Supplied information:
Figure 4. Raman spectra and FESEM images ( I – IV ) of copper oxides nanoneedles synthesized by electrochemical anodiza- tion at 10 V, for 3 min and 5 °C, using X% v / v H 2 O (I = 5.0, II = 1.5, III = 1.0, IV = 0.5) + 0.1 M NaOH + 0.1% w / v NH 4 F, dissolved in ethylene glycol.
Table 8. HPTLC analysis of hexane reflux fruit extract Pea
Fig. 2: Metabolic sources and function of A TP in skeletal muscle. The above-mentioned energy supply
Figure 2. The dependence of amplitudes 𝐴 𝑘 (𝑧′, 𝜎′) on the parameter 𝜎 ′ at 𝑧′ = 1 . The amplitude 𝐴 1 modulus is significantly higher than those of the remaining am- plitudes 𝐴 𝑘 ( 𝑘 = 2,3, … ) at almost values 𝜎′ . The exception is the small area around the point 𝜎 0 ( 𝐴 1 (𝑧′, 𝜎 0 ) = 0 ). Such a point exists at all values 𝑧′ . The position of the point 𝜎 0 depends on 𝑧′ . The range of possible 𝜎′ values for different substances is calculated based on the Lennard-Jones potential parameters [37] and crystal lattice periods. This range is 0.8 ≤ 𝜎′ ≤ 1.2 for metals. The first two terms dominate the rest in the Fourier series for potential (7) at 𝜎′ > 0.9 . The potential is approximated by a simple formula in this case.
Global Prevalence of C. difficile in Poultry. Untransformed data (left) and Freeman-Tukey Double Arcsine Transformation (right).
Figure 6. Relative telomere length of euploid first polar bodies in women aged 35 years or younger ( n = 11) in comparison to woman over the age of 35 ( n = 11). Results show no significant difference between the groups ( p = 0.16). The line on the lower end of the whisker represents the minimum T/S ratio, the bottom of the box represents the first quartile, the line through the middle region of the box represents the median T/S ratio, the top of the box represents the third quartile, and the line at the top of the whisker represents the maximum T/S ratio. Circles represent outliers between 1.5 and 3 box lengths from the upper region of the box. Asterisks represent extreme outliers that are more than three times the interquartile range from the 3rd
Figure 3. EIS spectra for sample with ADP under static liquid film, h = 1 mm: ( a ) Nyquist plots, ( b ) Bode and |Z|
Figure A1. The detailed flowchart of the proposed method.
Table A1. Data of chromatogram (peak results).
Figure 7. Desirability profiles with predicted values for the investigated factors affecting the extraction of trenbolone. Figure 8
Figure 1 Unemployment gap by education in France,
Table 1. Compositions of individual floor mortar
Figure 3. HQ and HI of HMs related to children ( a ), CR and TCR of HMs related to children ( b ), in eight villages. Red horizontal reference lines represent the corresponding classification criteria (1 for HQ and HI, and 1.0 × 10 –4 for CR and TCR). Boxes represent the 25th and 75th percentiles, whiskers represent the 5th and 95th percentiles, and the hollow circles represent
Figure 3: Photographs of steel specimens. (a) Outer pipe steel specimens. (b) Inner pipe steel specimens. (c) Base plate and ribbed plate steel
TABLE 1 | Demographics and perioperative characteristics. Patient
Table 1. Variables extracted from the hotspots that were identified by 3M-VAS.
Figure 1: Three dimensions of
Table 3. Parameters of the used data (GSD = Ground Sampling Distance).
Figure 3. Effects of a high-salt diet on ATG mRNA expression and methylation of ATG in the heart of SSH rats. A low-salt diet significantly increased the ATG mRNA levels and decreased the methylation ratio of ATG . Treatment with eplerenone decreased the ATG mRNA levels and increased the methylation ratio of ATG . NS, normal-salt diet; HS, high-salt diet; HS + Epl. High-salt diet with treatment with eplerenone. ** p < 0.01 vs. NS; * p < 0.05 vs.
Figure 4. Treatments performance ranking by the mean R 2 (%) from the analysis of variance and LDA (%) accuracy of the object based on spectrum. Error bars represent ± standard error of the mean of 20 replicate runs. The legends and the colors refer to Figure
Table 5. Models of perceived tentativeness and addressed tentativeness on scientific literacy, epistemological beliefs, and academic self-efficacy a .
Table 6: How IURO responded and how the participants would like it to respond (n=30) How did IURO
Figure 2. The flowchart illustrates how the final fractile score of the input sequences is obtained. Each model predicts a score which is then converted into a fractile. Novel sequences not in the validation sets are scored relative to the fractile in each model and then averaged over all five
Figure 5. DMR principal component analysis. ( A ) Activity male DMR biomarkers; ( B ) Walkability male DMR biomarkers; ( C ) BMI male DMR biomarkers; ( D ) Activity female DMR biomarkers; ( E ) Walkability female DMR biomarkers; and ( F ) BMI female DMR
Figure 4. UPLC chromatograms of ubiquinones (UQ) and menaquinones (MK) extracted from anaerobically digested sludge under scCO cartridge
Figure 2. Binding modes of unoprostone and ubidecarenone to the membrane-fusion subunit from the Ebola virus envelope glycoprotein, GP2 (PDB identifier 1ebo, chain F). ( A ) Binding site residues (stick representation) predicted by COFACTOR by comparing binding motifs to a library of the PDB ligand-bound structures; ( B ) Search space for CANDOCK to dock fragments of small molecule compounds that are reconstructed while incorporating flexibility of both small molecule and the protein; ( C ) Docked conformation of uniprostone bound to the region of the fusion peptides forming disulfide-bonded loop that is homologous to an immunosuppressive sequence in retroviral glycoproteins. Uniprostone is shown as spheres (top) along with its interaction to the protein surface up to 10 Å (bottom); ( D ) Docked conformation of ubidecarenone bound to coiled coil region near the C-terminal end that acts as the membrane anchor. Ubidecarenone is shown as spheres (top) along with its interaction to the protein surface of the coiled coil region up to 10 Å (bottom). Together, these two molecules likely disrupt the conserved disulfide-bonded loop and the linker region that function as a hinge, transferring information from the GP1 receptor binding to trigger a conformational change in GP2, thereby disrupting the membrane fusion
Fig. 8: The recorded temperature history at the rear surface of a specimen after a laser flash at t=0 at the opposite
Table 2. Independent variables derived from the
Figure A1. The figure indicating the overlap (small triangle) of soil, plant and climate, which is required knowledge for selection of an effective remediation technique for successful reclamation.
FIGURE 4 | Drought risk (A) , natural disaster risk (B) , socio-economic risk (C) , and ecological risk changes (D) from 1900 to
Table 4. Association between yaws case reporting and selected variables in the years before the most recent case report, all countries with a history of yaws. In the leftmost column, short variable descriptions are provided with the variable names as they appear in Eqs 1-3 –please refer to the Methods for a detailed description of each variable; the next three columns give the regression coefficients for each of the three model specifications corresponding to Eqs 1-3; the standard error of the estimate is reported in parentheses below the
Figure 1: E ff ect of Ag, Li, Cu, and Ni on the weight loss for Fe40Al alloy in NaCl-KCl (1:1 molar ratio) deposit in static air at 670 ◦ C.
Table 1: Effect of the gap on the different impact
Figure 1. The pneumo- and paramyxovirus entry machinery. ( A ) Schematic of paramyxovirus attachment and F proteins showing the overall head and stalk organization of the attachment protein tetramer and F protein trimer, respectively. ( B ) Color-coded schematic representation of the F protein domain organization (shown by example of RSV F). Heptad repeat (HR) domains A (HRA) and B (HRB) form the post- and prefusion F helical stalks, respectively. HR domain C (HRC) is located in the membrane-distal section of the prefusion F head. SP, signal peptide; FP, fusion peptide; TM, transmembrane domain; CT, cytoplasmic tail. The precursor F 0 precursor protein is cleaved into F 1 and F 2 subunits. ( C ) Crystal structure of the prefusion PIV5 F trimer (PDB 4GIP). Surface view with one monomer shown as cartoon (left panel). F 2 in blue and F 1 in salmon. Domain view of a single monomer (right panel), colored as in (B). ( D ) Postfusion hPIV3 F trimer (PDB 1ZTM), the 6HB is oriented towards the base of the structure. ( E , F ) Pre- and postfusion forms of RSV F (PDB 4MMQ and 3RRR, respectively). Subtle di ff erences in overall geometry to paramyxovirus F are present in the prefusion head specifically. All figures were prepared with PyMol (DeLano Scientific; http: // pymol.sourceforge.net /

Activity:
All lines above from the one containing "Table 8. HPTLC" to the one containing "Fig. 2: Metabolic" must be repeated exactly, both lines included, and no others.

Reply:
Table 8. HPTLC analysis of hexane reflux fruit extract Pea
Fig. 2: Metabolic sources and function of A TP in skeletal muscle. The above-mentioned energy supply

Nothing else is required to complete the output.